[TEXTO DE ORIGEN]
>>>

La reina Victoria de Inglaterra fue una de las viudas más notorias del siglo XIX. Casada antes de haber cumplido los veinte años con el Príncipe Alberto de Sajonia, demostró el afecto que sentía por su pareja al otorgarle el tratamiento de Alteza Real, darle nueve hijos y convertirlo en su principal consejero. Pocas dudas quedaban del amor que se profesaba la pareja. Después de veinte años de matrimonio, él muere y Victoria se viste de negro por el resto de su vida, evita las presentaciones públicas y no vuelve a Londres, ciudad donde se encuentra la sede del gobierno del Imperio.
¿No era la imagen perfecta de un mujer poderosa, pero al mismo tiempo sometida a las decisiones de un hombre, que desaparece de la vida pública cuando él falta? Un siglo más tarde, la imagen de Victoria ha revelado ciertas contradicciones, que de haber sido conocidas para los contemporáneos, hubieran perturbado la perfección mítica requerida por el ejercicio del poder.

<<<

[LÍNEAS MOSTRADAS]
>>>

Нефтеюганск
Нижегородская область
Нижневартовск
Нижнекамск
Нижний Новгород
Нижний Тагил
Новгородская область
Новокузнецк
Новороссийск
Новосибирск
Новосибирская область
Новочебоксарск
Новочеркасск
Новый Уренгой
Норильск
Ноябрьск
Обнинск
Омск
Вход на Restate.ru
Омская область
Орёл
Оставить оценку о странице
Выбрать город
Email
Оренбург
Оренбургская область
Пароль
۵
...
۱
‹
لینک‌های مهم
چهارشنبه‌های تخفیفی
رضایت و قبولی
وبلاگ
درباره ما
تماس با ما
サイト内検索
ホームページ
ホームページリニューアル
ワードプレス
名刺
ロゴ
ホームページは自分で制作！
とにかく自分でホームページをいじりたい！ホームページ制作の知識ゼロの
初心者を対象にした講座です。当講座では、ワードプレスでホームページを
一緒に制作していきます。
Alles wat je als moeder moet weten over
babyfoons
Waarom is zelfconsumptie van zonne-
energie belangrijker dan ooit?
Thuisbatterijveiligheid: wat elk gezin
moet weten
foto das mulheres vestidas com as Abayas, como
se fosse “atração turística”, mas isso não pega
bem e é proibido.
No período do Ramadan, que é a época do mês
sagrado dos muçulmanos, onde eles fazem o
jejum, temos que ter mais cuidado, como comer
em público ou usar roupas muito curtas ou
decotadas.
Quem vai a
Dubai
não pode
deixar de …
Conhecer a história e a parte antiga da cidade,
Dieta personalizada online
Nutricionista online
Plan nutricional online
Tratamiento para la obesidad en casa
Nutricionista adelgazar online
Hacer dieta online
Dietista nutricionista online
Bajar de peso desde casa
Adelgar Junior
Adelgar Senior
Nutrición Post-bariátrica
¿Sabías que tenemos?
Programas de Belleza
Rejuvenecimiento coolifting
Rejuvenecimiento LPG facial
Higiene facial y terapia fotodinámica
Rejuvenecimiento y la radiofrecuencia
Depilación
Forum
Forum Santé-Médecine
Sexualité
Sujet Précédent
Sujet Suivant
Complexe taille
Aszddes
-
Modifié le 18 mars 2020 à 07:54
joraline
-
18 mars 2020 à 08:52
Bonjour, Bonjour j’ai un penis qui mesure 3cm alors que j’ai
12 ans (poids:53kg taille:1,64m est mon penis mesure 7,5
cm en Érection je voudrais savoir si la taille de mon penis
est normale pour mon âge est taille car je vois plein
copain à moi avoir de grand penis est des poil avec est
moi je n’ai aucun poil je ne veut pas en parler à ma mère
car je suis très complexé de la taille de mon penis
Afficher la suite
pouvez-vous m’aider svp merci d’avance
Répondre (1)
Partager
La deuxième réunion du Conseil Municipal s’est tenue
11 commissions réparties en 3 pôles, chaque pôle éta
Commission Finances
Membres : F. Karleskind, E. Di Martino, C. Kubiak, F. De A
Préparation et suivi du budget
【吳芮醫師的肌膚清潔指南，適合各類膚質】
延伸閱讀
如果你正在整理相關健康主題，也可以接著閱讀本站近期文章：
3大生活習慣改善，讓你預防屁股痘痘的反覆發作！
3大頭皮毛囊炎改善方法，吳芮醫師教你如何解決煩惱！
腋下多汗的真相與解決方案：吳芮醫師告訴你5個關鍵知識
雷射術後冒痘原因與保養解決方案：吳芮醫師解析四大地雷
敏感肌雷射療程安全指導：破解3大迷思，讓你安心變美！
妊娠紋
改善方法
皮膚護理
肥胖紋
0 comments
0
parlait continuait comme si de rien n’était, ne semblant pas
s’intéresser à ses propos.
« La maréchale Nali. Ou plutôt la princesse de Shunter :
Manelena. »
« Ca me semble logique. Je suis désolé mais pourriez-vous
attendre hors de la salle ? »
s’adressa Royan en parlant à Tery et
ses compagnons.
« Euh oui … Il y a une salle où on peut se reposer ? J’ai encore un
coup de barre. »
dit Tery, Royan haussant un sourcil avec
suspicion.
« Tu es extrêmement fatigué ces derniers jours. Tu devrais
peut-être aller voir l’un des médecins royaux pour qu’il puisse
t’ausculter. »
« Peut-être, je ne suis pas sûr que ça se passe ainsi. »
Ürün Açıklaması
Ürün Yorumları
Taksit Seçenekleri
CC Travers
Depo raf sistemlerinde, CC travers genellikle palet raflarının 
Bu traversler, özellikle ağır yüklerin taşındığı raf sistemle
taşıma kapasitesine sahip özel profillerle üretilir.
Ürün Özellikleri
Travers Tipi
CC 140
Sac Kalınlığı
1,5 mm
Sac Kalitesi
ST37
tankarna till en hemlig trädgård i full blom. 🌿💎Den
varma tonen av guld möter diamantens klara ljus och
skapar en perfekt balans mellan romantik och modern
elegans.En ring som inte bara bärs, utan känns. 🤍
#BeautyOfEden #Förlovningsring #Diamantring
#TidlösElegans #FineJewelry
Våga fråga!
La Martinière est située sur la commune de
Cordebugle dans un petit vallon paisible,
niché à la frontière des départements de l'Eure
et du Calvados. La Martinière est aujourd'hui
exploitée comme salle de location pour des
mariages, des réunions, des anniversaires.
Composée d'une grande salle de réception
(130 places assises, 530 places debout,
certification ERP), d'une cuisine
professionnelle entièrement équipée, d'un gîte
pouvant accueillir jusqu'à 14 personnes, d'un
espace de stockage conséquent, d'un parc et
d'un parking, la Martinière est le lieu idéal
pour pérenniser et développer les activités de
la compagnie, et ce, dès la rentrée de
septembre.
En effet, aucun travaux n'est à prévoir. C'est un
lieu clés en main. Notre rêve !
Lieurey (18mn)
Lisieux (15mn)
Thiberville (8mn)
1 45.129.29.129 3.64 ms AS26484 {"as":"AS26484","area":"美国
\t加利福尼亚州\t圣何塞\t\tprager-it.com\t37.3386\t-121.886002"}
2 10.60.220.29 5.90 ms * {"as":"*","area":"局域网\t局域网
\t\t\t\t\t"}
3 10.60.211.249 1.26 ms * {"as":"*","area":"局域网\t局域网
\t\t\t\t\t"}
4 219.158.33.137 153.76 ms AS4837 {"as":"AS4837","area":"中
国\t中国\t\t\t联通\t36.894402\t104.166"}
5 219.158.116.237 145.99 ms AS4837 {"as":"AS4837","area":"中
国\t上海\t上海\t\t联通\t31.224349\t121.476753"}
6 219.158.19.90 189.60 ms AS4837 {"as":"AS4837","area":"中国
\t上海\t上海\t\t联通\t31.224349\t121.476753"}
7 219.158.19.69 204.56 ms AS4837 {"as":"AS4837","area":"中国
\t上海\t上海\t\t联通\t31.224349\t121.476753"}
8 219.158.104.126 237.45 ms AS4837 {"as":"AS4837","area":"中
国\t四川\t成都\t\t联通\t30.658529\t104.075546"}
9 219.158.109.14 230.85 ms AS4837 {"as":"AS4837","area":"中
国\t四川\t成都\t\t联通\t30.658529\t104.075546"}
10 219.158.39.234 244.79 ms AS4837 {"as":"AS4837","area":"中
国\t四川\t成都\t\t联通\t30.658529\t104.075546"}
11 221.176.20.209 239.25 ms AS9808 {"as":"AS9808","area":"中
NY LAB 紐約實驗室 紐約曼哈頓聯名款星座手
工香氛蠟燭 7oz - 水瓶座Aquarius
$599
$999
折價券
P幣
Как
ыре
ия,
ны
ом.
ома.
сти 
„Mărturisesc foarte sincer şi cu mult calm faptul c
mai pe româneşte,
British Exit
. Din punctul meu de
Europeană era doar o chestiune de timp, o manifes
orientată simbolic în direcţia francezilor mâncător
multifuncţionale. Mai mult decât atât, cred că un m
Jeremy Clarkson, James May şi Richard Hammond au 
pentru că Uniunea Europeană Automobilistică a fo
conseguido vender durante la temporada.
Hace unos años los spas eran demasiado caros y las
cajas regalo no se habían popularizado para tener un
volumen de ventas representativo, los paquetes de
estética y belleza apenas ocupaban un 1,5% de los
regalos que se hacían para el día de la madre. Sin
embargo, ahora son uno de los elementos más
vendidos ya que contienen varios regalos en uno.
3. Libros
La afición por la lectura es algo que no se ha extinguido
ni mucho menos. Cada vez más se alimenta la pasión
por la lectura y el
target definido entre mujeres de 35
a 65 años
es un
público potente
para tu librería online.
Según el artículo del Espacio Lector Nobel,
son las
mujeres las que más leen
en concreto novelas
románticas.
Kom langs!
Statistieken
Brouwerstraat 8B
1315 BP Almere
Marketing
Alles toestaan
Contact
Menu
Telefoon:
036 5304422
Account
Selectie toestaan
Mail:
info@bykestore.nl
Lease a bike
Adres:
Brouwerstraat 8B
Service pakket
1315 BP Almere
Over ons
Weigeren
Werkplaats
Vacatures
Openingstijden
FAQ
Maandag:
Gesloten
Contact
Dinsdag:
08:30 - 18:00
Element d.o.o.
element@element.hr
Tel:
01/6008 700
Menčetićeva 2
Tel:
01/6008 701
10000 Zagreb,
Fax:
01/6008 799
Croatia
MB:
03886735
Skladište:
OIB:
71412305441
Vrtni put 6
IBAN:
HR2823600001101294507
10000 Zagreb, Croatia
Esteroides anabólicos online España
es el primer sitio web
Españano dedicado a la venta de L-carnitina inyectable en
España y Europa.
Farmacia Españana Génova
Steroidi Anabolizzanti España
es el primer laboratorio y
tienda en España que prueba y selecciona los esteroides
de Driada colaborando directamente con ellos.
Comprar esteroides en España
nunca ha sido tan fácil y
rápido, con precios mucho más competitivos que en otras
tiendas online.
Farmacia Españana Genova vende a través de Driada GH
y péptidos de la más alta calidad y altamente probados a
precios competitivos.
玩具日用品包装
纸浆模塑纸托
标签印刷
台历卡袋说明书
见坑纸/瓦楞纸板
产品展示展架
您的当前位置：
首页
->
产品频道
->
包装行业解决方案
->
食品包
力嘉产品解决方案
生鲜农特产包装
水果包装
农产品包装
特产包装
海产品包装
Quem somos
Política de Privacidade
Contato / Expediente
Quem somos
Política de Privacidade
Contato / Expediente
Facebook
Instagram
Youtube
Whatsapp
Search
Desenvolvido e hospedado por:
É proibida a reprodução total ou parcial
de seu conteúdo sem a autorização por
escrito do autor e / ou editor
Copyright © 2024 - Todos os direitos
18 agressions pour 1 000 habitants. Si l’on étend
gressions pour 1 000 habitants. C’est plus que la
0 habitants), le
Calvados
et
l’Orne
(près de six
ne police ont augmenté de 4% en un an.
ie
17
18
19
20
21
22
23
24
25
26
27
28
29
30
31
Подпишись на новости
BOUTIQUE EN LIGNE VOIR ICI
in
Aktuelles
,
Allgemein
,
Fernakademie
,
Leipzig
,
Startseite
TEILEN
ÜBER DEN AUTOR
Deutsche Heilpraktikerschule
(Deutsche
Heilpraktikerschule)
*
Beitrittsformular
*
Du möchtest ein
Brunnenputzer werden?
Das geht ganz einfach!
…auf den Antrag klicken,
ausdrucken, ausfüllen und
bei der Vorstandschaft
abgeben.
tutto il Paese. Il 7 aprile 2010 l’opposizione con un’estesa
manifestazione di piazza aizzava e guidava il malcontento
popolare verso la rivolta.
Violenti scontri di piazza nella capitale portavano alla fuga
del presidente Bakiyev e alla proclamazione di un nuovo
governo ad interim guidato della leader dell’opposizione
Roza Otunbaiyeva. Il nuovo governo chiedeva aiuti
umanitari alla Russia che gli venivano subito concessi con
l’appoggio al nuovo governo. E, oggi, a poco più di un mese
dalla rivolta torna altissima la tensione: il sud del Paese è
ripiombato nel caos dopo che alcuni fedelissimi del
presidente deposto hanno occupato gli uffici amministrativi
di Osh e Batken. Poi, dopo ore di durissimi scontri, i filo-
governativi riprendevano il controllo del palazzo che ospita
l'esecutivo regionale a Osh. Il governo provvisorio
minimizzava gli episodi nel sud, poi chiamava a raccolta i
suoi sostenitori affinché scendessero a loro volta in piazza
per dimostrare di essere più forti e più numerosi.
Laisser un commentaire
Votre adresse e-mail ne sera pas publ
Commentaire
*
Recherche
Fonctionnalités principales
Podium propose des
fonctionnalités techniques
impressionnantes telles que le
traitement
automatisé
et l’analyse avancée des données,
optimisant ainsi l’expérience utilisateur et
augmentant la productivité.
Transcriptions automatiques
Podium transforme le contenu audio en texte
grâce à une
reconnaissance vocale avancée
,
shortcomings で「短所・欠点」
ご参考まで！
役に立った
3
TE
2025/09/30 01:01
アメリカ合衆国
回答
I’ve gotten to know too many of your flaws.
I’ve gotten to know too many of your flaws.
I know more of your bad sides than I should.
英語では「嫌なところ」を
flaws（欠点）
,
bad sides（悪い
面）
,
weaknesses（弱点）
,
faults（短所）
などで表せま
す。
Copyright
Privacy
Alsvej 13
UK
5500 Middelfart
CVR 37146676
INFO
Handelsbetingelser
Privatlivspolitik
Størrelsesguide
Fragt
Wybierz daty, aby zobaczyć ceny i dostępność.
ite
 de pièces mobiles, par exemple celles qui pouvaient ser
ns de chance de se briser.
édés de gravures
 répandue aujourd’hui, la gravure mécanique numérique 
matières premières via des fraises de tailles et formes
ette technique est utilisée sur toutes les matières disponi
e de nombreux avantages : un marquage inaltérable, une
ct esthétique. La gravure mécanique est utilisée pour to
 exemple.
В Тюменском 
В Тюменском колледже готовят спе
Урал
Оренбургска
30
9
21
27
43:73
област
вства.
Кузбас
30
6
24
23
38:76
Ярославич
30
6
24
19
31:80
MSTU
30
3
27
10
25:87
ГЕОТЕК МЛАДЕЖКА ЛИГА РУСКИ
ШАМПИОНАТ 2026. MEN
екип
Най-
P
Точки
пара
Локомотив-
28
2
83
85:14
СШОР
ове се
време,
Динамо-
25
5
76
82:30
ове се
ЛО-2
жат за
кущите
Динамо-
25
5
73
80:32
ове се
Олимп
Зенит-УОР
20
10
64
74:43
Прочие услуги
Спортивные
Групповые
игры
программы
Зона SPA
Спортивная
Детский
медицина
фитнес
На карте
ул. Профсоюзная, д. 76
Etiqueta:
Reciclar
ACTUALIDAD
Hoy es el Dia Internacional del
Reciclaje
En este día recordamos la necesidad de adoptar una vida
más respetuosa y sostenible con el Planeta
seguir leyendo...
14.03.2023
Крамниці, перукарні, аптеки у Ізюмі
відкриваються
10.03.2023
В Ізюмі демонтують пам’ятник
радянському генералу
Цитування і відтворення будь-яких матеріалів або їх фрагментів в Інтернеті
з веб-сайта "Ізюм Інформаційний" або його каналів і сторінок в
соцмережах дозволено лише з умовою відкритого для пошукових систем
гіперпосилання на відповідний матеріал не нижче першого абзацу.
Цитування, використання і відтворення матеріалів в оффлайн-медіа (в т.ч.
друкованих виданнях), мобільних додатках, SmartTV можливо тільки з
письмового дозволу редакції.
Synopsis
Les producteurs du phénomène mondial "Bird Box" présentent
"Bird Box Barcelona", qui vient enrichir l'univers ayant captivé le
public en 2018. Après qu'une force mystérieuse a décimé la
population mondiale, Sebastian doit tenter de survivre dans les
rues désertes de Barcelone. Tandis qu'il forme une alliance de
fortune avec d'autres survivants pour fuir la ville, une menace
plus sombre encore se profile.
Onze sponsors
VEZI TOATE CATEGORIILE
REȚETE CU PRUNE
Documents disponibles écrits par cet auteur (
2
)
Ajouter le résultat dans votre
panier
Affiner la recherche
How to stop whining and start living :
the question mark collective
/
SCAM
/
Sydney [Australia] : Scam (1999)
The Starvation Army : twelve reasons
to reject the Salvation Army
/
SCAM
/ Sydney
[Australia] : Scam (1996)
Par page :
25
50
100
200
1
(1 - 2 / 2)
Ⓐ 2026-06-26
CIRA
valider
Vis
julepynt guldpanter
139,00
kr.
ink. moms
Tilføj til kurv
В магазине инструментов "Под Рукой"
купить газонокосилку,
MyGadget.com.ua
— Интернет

<<<

[EJERCICIOS]
a: Responde con datos del texto sobre la reina Victoria:
(i) ¿Cuántos hijos le dio Victoria al Príncipe Alberto?
(ii) ¿Cuántos años llevaban casados cuando él muere?
(iii) ¿A qué ciudad no vuelve Victoria tras la muerte de su esposo?
b: Sigue escribiendo el texto sobre la reina Victoria a partir de su última oración.

[RESPUESTAS]
a:
(i) Nueve.
(ii) Veinte años.
(iii) A Londres.

b:
La viuda inconsolable, que se debatía entre el dolor de la pérdida del único hombre de su vida y sus deberes respecto del Imperio que le tocó gobernar, no aceptaba nada que la desdibujara. La discreta relación de Victoria con John Brown, su eterno caballerizo, por ejemplo, ha dado lugar a más de una hipótesis, incluyendo la de un prolongado romance e incluso un matrimonio secreto entre ambos. Brown muere en 1883 y Victoria lo sobrevive hasta 1901, con lo que completa un reinado de sesenta y cuatro años.
La historia de Jackie Bouvier, viuda del presidente John F.Kennedy, que al cabo de pocos años se casó con el empresario naviero Aristóteles Onassis, deja en evidencia las molestias que producen las mujeres capaces de reorganizar su vida. ¿Por qué lo hizo? ¿Por dinero? ¿Atraída por un hombre feo y bastante mayor que ella? ¿Hubiera debido permanecer sola, vestida de negro y dedicada a cuidar la tumba del marido? Tiempo después de la muerte de Onasis, se planteó la hipótesis de que ella esperaba proteger a sus hijos, entonces pequeños, de aquellos que con absoluta impunidad habían logrado terminar con un Presidente. ¿Por qué la gente cree que la mujer que sobrevive al castigo de la viudez, no merece estar en este mundo?
Una mujer enlutada lloraba sobre una tumba.
-Consuélese, señora –dijo un simpático desconocido-. La piedad del cielo es infinita. En algún lado hay otro hombre, además de su esposo, con quien usted puede ser feliz.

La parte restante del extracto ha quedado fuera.